### Task set
- a) Answer these questions using the Chalmers Street text, marking each answer (i), (ii), (iii) to match:
(i) Until what year was Chalmers Street part of Castlereagh Street?
(ii) What was the street named after?
(iii) Via which street was traffic diverted in 1949?
- b) For each statement below, say yes or no according to the Chalmers Street text, and quote the words that decide it:
(i) Chalmers Street carries traffic in both directions.
(ii) The original route closed in 1949 was restored in 1978.
(iii) Prince Alfred Park lies along the street's route.
- c) Reproduce the part of the Chalmers Street text that starts at the words "In 1949, the" and ends after "restored in 1978.".

### Reading text
──────────

Street in Sydney, Australia

Chalmers Street is a one way street in Surry Hills, Sydney, Australia.

Until 1905 Chalmers Street was part of Castlereagh Street when the continuity was broken by the construction of Central station. It was named after the 1856 built Chalmers Church.

It runs south–north from Phillip Street to Foveaux Street feeding traffic into Elizabeth Street.

In 1949, the southern part of the street between Devonshire and Foveaux streets was closed to facilitate the construction of underground platforms at Central station as part of the Eastern Suburbs railway line with traffic diverted via Randle Street. The original route was eventually restored in 1978.

A 1981 traffic report stated that after the widening of Botany Road and construction of the Eastern Distributor, that there would be "sufficient north-south traffic capacity" for "Chalmers Street to be closed at Cleveland Street, reverting to a two-way local road".

With the construction of the CBD and South East Light Rail, vehicular traffic was again diverted via Randle Street in 2015, with Chalmers Street redeveloped as the Central Chalmers Street tram stop.

Notable features along its route include Redfern Oval, the Central Sydney Intensive English High School, Cleveland House, Railway Institute Building, Prince Alfred Park and Sydney Dental Hospital.

──────────

### Exercise data
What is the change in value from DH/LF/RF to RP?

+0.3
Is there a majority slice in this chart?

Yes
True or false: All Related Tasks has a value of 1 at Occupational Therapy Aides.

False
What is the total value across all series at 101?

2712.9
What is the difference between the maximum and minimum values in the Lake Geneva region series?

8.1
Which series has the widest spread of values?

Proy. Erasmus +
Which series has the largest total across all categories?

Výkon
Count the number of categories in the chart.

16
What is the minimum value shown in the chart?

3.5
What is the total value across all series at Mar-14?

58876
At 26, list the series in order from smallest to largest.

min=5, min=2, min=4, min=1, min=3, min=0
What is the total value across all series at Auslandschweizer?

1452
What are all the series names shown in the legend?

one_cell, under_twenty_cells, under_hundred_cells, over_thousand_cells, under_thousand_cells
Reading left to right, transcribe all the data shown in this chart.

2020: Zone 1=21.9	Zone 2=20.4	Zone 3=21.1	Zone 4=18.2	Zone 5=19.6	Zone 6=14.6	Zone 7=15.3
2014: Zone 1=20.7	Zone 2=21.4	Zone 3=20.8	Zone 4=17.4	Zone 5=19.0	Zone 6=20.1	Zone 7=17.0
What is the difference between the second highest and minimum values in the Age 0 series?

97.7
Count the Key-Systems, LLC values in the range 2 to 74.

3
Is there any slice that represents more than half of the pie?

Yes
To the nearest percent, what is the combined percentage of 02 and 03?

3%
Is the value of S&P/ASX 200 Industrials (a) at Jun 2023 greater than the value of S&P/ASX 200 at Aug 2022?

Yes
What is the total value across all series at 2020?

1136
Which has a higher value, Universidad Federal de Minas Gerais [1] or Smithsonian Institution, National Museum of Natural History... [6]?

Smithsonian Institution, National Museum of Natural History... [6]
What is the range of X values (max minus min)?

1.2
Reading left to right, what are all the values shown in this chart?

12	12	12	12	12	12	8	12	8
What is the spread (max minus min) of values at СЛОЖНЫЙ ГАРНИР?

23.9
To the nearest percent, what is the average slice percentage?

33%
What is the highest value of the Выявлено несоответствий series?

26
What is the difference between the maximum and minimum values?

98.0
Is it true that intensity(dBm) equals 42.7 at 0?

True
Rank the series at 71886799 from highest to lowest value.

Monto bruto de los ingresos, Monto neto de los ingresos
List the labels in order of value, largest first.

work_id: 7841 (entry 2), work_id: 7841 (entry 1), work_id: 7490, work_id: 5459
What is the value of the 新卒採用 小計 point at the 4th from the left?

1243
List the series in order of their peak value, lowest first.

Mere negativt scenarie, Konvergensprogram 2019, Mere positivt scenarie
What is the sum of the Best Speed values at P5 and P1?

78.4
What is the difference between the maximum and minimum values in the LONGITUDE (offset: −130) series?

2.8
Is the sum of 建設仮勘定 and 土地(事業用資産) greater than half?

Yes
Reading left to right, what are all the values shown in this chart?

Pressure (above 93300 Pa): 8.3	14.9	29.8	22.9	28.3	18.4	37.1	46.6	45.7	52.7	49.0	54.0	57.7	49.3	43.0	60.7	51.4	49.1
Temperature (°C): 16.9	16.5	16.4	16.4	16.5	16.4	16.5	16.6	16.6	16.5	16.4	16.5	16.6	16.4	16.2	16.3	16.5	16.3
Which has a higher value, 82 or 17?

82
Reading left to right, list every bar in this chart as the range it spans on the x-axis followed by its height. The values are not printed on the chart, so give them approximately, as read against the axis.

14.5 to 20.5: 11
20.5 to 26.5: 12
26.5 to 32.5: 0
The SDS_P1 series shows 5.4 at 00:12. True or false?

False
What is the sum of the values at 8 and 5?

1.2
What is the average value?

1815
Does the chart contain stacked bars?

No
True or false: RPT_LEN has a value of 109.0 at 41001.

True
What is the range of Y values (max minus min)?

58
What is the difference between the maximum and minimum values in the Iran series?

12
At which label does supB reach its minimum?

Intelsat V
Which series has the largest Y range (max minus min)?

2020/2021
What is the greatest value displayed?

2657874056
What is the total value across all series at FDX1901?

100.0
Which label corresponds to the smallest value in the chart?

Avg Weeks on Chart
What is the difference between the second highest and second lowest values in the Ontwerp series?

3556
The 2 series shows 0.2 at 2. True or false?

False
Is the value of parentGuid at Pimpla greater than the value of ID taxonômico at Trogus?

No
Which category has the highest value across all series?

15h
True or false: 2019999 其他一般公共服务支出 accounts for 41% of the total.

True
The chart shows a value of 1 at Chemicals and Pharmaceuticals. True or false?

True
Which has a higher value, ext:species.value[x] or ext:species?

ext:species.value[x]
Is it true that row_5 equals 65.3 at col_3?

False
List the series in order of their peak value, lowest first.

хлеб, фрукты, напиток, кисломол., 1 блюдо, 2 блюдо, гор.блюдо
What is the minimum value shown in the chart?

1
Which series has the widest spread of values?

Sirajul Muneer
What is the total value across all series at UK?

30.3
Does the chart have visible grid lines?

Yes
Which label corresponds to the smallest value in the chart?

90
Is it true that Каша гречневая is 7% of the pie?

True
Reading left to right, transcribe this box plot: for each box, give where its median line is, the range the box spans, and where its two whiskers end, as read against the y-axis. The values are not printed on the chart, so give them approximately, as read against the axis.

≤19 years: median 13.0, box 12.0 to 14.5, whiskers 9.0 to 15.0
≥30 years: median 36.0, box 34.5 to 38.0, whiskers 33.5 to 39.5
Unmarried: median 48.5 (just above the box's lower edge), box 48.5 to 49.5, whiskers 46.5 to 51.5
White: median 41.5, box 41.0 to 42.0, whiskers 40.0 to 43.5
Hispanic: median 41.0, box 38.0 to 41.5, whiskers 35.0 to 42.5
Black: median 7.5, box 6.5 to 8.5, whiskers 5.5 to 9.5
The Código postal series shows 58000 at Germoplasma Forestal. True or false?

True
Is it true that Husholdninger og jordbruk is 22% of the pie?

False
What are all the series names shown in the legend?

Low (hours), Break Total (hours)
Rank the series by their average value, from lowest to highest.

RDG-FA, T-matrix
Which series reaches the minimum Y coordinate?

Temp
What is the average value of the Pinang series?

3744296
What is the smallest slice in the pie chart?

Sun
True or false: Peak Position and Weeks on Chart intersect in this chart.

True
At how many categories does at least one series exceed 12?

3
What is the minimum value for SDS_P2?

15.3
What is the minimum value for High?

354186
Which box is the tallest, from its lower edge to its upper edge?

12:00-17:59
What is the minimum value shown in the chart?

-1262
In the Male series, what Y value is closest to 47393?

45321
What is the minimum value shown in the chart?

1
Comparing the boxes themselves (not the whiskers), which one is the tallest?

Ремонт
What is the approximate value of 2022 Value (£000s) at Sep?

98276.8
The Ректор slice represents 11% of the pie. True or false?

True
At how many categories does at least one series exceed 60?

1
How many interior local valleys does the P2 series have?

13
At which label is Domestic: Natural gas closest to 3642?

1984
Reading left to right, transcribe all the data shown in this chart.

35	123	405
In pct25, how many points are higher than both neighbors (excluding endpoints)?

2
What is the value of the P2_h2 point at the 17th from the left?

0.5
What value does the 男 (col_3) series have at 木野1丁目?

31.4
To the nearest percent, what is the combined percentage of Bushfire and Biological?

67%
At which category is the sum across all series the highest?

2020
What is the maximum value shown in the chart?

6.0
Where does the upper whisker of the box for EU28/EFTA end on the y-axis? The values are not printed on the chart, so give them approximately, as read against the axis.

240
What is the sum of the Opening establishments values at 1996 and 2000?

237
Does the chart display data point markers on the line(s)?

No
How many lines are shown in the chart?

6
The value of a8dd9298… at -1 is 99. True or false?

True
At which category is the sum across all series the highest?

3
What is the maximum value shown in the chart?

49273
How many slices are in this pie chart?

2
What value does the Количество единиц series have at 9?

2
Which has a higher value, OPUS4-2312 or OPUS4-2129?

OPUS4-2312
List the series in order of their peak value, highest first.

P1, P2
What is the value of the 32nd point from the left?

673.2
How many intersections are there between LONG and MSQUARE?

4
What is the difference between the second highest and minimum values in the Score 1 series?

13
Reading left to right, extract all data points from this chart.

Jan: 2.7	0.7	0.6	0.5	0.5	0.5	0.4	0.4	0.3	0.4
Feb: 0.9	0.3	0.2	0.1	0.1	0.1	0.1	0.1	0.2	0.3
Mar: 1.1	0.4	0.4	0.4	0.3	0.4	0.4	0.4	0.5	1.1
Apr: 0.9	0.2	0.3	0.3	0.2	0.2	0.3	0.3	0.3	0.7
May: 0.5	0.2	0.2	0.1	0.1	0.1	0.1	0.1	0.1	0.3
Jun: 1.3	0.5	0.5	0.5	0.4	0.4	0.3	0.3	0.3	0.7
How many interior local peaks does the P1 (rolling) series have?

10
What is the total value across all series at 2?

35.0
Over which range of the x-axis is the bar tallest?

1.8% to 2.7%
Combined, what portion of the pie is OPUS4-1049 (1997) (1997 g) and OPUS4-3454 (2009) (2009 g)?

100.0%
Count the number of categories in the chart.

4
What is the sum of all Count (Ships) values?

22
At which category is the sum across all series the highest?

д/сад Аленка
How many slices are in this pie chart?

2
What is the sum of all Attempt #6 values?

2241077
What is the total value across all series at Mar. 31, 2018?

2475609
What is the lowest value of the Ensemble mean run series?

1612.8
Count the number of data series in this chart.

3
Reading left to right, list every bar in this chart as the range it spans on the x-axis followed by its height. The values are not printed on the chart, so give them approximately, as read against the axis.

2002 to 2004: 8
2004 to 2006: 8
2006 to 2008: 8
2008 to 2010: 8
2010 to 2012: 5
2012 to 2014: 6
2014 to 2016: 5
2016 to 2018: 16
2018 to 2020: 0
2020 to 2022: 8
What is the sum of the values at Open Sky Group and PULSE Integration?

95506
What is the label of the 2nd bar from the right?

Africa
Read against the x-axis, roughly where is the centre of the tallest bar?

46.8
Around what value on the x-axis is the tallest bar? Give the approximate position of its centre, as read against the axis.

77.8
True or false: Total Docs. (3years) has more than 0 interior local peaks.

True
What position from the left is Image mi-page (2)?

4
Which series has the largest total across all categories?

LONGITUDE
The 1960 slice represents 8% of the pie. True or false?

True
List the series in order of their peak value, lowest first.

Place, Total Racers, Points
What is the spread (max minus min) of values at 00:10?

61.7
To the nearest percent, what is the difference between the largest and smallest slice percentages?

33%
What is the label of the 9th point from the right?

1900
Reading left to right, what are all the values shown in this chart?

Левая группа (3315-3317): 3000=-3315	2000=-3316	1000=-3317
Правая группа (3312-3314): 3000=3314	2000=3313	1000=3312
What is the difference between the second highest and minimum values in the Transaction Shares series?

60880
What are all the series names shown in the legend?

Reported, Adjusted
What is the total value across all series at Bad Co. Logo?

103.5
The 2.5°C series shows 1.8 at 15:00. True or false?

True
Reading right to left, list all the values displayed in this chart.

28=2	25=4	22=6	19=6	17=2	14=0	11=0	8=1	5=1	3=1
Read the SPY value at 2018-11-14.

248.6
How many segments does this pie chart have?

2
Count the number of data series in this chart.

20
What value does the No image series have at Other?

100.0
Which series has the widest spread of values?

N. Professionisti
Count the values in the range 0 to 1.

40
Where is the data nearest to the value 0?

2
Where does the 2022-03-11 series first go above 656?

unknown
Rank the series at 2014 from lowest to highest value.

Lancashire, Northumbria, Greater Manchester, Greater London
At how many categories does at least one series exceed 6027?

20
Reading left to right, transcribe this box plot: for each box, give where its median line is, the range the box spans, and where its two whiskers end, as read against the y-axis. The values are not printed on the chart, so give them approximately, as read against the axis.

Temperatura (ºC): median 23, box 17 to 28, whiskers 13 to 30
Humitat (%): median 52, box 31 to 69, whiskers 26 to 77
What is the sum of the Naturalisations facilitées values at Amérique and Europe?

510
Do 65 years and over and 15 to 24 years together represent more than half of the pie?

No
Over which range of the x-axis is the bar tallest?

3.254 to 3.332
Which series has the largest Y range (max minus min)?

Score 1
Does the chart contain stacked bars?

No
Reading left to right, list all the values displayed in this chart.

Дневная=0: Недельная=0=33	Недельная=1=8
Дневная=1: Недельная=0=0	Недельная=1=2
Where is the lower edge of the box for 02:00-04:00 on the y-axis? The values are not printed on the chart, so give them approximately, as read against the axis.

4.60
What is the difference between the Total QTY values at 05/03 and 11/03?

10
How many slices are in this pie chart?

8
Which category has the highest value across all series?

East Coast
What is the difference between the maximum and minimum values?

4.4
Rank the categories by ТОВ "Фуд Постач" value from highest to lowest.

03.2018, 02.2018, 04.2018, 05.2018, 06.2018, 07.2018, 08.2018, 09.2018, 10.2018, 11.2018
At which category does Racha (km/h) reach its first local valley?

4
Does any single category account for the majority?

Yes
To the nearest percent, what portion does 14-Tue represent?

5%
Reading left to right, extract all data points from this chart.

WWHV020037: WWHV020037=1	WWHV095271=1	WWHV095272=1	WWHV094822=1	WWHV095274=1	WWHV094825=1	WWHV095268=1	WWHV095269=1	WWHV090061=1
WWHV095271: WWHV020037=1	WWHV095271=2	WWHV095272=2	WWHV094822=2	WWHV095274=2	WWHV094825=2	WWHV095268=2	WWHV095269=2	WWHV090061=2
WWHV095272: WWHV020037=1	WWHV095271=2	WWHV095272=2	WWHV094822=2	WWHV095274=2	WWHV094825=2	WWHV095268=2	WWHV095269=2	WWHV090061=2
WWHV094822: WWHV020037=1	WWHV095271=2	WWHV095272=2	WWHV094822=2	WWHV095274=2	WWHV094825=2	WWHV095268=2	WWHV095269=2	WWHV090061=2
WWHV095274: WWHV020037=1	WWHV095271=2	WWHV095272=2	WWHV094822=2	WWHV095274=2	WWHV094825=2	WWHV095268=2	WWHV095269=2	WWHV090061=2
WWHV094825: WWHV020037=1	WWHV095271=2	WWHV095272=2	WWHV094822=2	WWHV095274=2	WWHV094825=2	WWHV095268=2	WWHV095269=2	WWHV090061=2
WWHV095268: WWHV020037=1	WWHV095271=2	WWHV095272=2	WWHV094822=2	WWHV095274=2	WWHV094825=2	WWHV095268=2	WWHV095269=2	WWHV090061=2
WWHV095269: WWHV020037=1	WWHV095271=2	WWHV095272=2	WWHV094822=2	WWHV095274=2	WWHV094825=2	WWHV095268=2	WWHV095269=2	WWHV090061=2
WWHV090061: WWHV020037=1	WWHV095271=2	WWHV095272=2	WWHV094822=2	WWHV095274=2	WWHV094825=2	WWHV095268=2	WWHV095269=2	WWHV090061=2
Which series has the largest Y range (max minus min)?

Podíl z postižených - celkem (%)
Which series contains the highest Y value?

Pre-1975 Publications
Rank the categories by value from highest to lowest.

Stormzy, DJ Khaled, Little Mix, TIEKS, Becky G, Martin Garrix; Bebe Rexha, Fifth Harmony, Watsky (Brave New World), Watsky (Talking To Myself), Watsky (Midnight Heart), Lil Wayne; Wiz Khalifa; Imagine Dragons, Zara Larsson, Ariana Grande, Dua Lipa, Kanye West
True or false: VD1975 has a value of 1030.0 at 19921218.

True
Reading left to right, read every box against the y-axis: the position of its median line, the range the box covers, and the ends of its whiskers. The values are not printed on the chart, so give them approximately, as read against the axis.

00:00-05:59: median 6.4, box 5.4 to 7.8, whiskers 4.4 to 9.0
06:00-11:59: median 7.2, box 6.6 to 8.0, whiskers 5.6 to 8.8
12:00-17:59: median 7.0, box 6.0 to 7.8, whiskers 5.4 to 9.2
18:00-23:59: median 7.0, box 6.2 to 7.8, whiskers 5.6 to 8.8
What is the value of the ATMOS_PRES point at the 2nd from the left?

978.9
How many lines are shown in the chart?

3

──────────

### Results
- a)
(i) 1905
(ii) The 1856 built Chalmers Church
(iii) Randle Street

- b)
(i) No: "Chalmers Street is a one way street in Surry Hills, Sydney, Australia."
(ii) Yes: "The original route was eventually restored in 1978."
(iii) Yes: "Notable features along its route include Redfern Oval, the Central Sydney Intensive English High School, Cleveland House, Railway Institute Building, Prince Alfred Park and Sydney Dental Hospital."

- c)
In 1949, the southern part of the street between Devonshire and Foveaux streets was closed to facilitate the construction of underground platforms at Central station as part of the Eastern Suburbs railway line with traffic diverted via Randle Street. The original route was eventually restored in 1978.